The Kellyanne Shuffle
When anyone criticizes President Trump’s behavior or policies, his supporters typically change the subject. Logicians give this logical fallacy the highfalutin Latin name, “ignoratio elenchi.” I call it the “Kellyanne Conway shuffle.” This kind of phony argument consists of “apparently refuting an opponent while actually disproving something not asserted.” The crudest form of this fallacy uses deflection: Changing the subject by accusing someone of the same misdeeds.
Consider, for example, what happened when President Trump bragged about sexually assaulting women and when roughly 19 women accused him of sexual assault or harassment. Trump supporters responded with “Well, what about Bill Clinton?” When critics presented recorded proof that Trump has racked up over 2,000 recorded lies during the course of his brief time in office, they were asked: “What about Hillary Clinton?” When anyone points out that Donald Trump’s Republican-supported tax cut will have a seriously negative effect on deficits and the debt, providing an excuse for cutting Medicare and Social Security, they are asked. “What about the debt racked up under Obama?” And regarding the growing welter of evidence about a possible conspiracy with Russia on the part of the Trump campaign to sway the election, predictably we hear, “What about Hillary’s collusion with the Russians?” Etc., etc.

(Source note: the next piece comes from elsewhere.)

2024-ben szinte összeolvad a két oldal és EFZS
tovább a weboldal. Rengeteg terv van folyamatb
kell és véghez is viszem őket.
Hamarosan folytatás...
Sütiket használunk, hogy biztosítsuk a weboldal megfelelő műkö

Trump and supporters use this gimmick all the time, oblivious to the fact that they are justifying bad things Trump does with the pathetic rationalization that if he’s merely imitating the behavior of individuals they appear to hate the most, then it’s OK. Little do they care about the big difference between a shell game and an honest answer.

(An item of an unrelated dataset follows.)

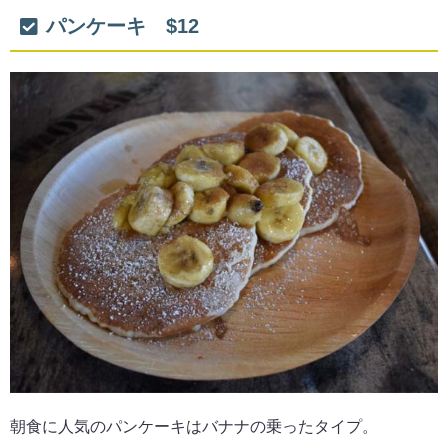
パンケーキ $12
朝食に人気のパンケーキはバナナの乗ったタイプ。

The exculpatory answer to such charges should, instead, come in the form of declarations like: “Trump did not do it. And here’s the evidence to prove it,” and not in the form of the usual interrogatory, head-spinning Kellyanne Conway-style pivots like: “Well, what about somebody else?” Even if Trump and supporters are correct; that those whom they constantly condemn as guilty of the same unethical and illegal allegations brought against him, the least germane argument to make in Trump’s defense is the inapplicable, diversionary, feeble excuse that somebody else did it, too. That’s the kind of explanation we gave our parents as teenagers when they caught us doing something wrong: “Well, Billy did it and his mom and dad said it was okay.” We all can recall how poorly that went over; but in those circumstances, we were trying to fool a much more discerning and skeptical audience.

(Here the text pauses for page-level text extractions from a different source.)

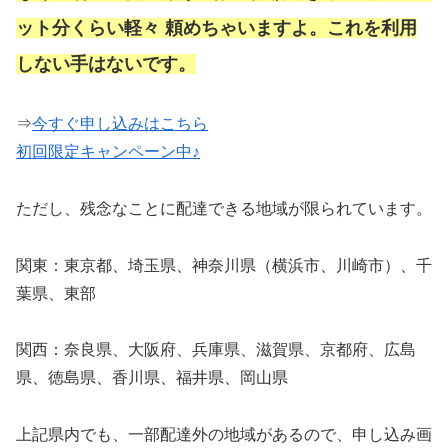
ット分くらい軽々 頼めちゃいますよ。これを利用
しない手はないです。
⇒
今すぐ申し込みはこちら
初回限定キャンペーン中♪
ただし、残念なことに配達できる地域が限られています。
関東：東京都、埼玉県、神奈川県（横浜市、川崎市）、千
葉県、東部
関西：奈良県、大阪府、兵庫県、滋賀県、京都府、広島
県、徳島県、香川県、福井県、岡山県
上記県内でも、一部配達外の地域があるので、申し込み画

In the final analysis, just because others may have done wrong does not make it right for President Trump, or anybody else, to do wrong. Yet that’s about the only defense Trump supporters routinely make whenever Trump habitually pulls off one destructive, dangerous, divisive gambit after another. This tactic is the old, oft-executed Republican game plan: “The best defense is a good offense.” Sadly, today, it often works.